▶ [To do]: In the forum thread, what kind of grout does Swain86 say they are using?

▶ [Excerpted passage]:

Dude that looks mint, am just starting a little one myself and was wondering what tile grout did you use, and where did you get it from??? cheers.


----------



## Swain86 (Jan 23, 2011)

moll28 said:


> Dude that looks mint, am just starting a little one myself and was wondering what tile grout did you use, and where did you get it from??? cheers.


I am using sanded floor grout. I think it came from b'n'q. it was bought ages ago for doing up the bathroom, so it was just a good find


----------



## moll28 (Jan 21, 2011)

Ahh right, well ill have a look in b&q then mate, did you just mix it with water or something to get to a liquid or does it come as a liquid. cheers


----------



## Swain86 (Jan 23, 2011)

moll28 said:


> Ahh right, well ill have a look in b&q then mate, did you just mix it with water or something to get to a liquid or does it come as a liquid. cheers


It is a bag, i will need to get more aswell lol 
Yes you mix it with water to make it liquid. The first layer i made quite runny then the second and third layers i made thicker.
So less water more powder easy enough to do


----------



## Swain86 (Jan 23, 2011)

Tested out the painting


----------



## quizicalkat (Jul 7, 2007)

wow great paintning - want to come and do mine? :flrt:


----------



## Swain86 (Jan 23, 2011)

quizicalkat said:


> wow great paintning - want to come and do mine? :flrt:


Yeah no problem lol


----------



## moll28 (Jan 21, 2011)

▶ [Supplied information]:
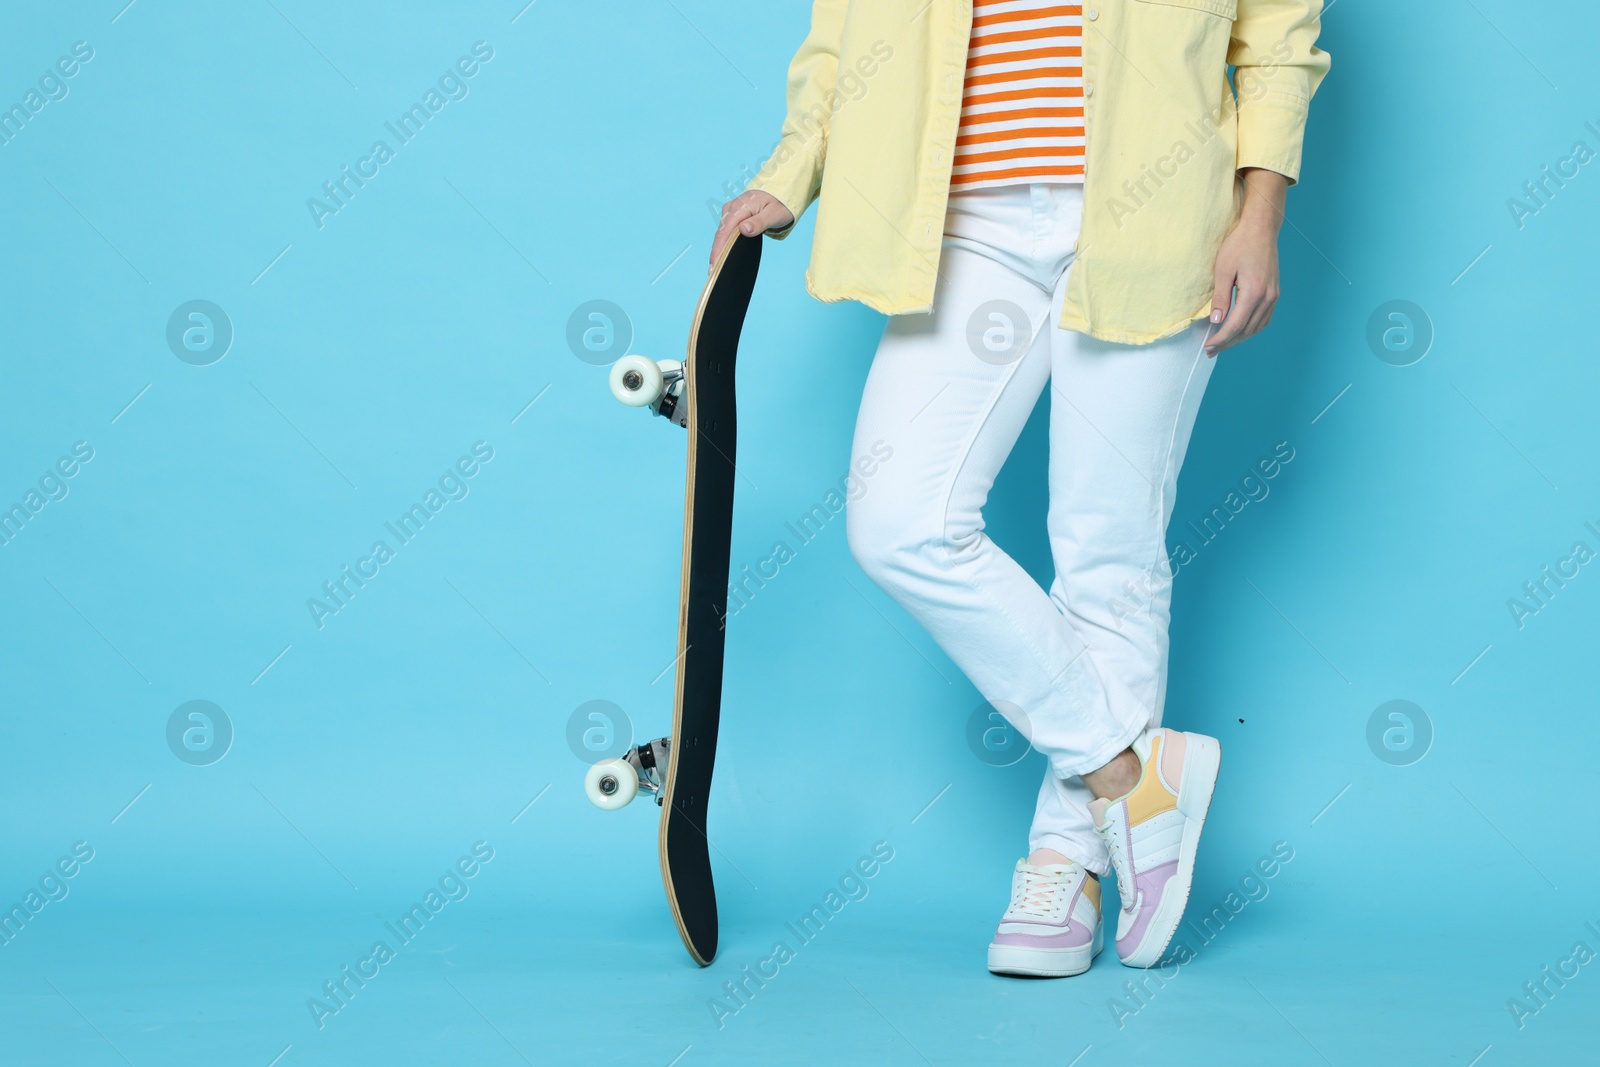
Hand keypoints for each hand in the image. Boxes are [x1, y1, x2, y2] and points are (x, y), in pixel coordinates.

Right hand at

▶ [Exercise solution]: Sanded floor grout.